• _PROBLEM_
Scan the records for the word "nose". Copy each line that includes it.

= Beginning of Section =

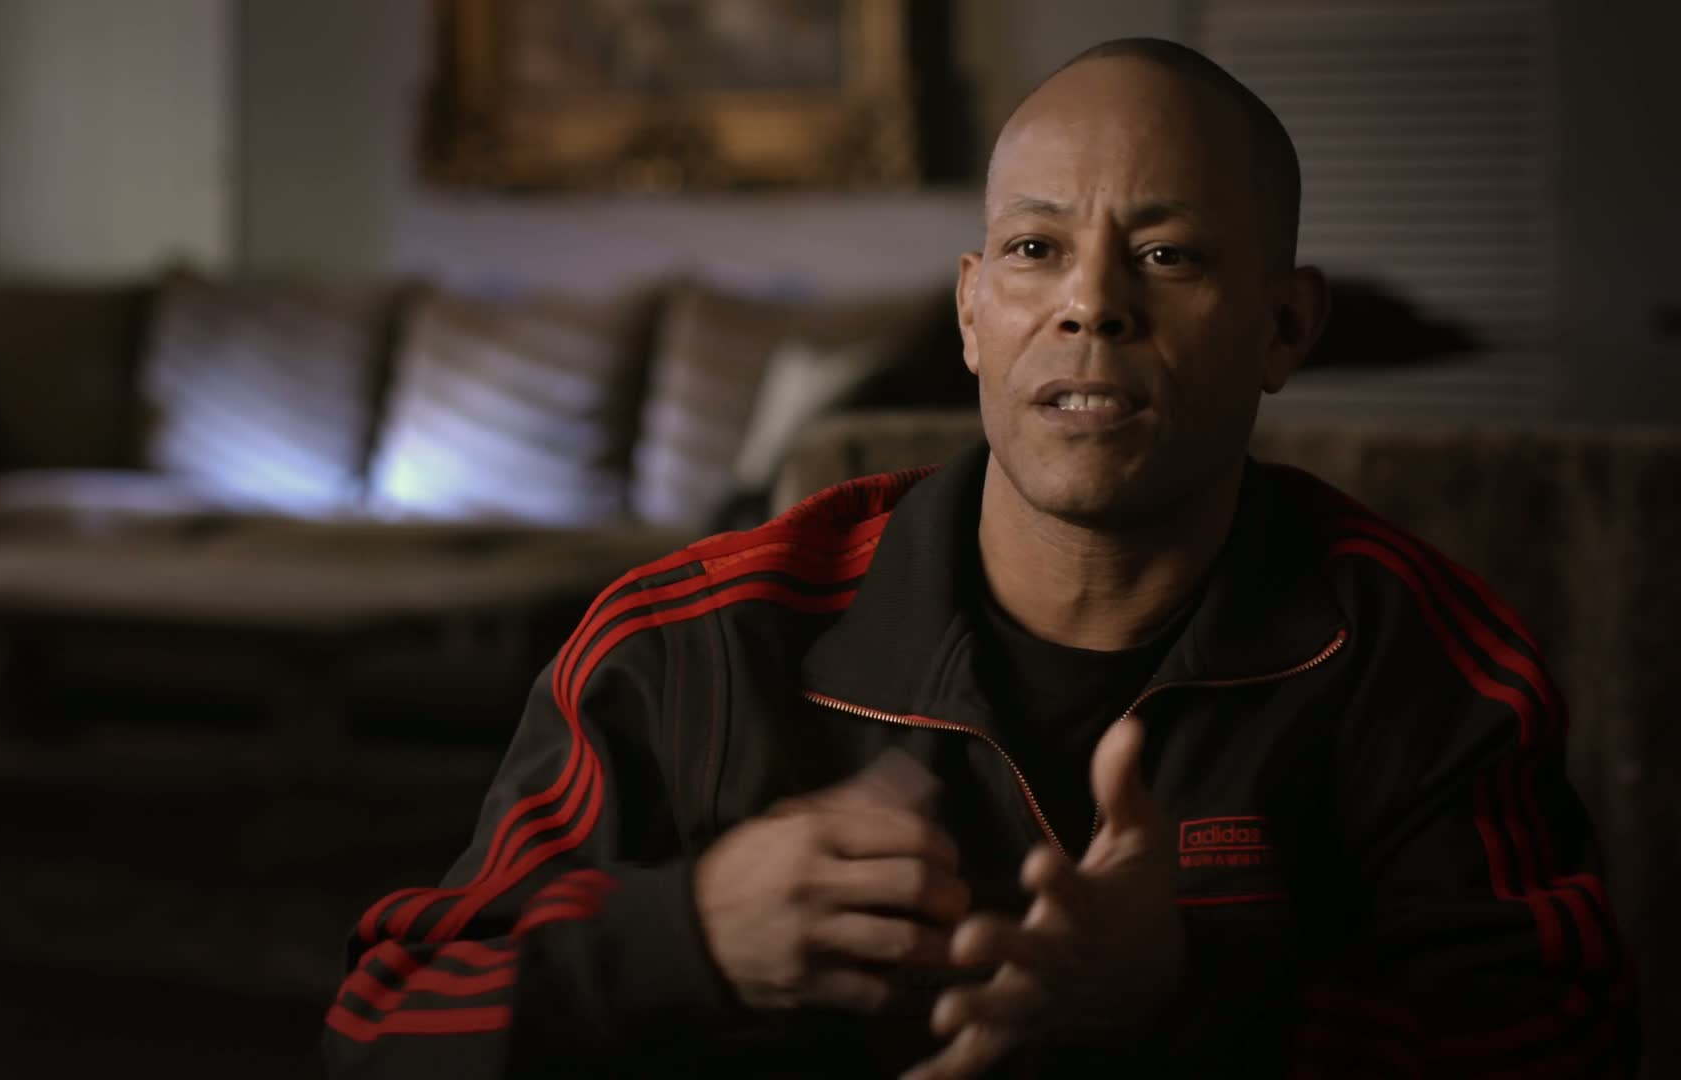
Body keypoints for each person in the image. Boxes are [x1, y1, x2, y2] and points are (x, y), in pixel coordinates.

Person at [323, 38, 1637, 1078]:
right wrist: (687, 940)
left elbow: (1567, 1045)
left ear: (1284, 327)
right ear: (971, 312)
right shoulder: (693, 644)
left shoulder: (1419, 655)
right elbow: (384, 1029)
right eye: (1034, 250)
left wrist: (1195, 994)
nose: (1092, 304)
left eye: (1168, 255)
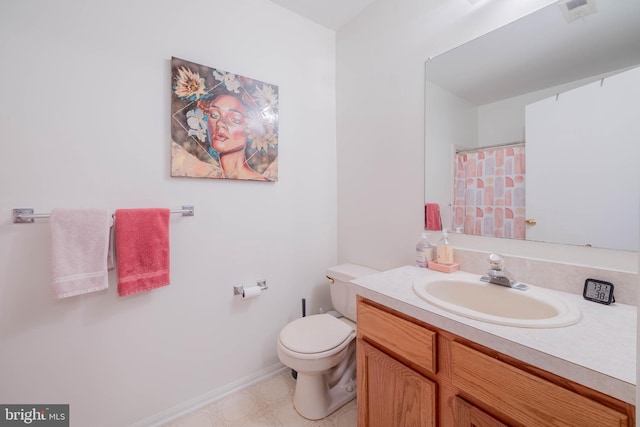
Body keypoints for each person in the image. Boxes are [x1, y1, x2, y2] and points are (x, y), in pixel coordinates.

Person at [198, 94, 269, 181]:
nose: (220, 123)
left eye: (235, 119)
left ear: (251, 129)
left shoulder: (258, 182)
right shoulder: (207, 178)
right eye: (214, 115)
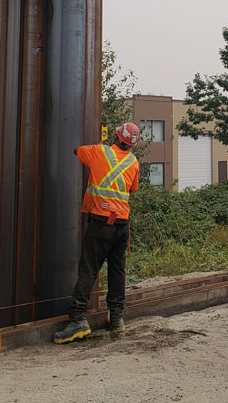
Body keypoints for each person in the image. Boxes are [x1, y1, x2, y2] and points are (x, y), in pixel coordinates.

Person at [53, 122, 141, 344]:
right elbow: (132, 189)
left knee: (88, 270)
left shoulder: (99, 152)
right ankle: (117, 318)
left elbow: (76, 151)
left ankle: (77, 321)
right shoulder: (133, 162)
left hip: (101, 224)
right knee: (117, 271)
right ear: (132, 144)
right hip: (122, 225)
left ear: (116, 136)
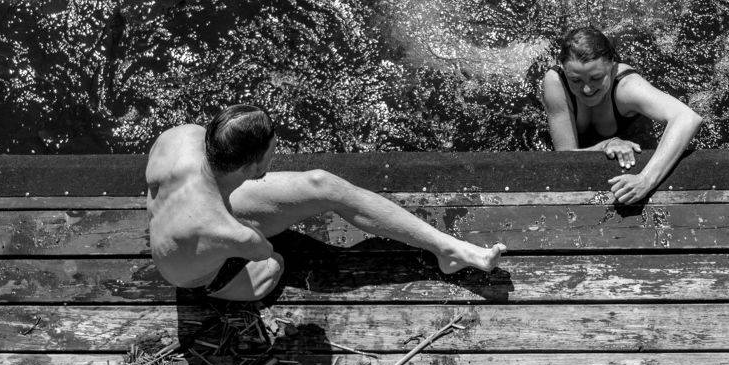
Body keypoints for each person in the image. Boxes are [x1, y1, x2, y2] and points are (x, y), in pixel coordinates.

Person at [146, 104, 506, 302]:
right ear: (251, 167)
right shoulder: (232, 233)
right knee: (274, 265)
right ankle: (218, 283)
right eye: (272, 153)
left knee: (322, 184)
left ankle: (448, 249)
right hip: (198, 276)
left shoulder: (180, 138)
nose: (275, 158)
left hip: (200, 210)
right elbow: (261, 251)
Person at [540, 26, 703, 204]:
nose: (587, 89)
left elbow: (688, 118)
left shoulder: (626, 87)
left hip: (634, 141)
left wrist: (645, 179)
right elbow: (565, 158)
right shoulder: (556, 82)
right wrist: (605, 144)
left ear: (611, 65)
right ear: (564, 70)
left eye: (596, 78)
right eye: (576, 80)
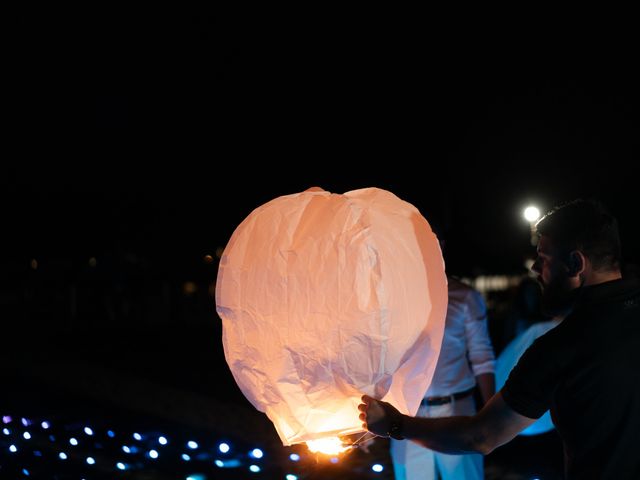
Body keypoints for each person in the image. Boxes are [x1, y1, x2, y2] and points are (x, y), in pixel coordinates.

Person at [359, 199, 640, 479]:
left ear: (575, 263)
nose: (534, 270)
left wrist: (396, 425)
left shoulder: (560, 347)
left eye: (543, 259)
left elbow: (481, 436)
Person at [390, 275, 495, 480]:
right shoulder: (397, 297)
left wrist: (492, 413)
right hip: (407, 413)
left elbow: (482, 356)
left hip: (457, 410)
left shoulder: (464, 296)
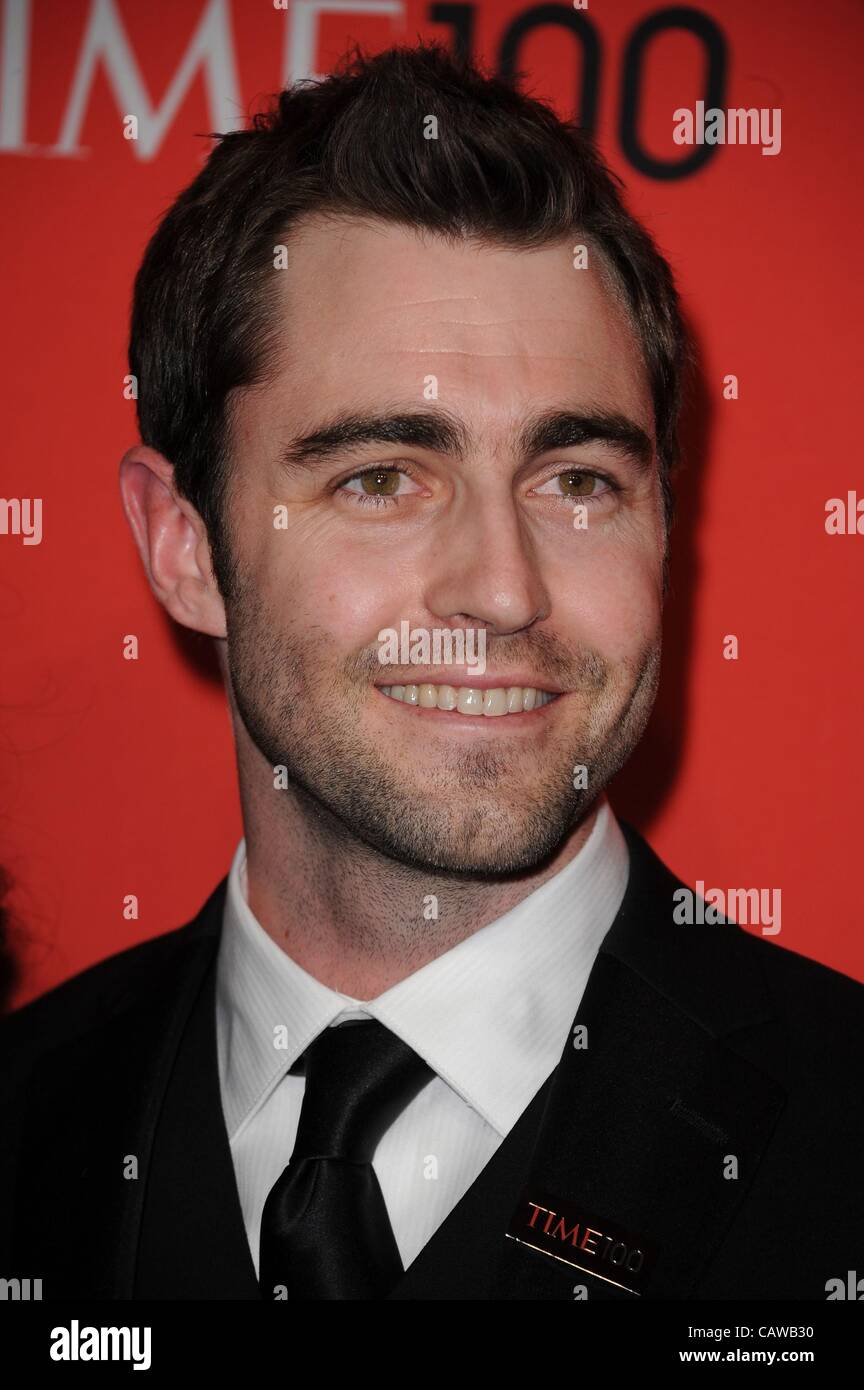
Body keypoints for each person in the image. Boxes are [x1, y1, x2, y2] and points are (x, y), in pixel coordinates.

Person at [1, 41, 861, 1303]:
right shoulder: (28, 1111)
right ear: (185, 547)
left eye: (578, 482)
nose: (503, 589)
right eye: (382, 479)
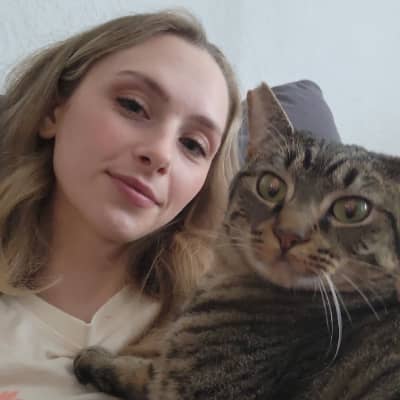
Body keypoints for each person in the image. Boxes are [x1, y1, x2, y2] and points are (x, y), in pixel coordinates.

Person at [0, 10, 241, 399]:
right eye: (132, 105)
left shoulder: (225, 332)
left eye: (193, 145)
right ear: (52, 111)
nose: (160, 153)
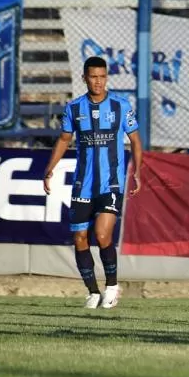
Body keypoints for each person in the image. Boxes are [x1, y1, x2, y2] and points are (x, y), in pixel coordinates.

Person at [43, 56, 143, 309]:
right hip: (82, 183)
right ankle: (92, 292)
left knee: (102, 234)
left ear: (106, 77)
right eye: (93, 77)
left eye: (102, 77)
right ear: (84, 78)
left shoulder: (120, 106)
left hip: (111, 183)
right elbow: (65, 139)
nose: (98, 82)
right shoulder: (74, 108)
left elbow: (136, 141)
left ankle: (112, 286)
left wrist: (137, 172)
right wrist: (50, 169)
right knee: (79, 238)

= End of Section =

• _OUTPUT FOR THIS TASK_
nose: (1092, 304)
nose: (220, 123)
nose: (275, 158)
nose: (587, 89)
nose: (534, 270)
nose: (503, 589)
nose: (160, 153)
nose: (98, 82)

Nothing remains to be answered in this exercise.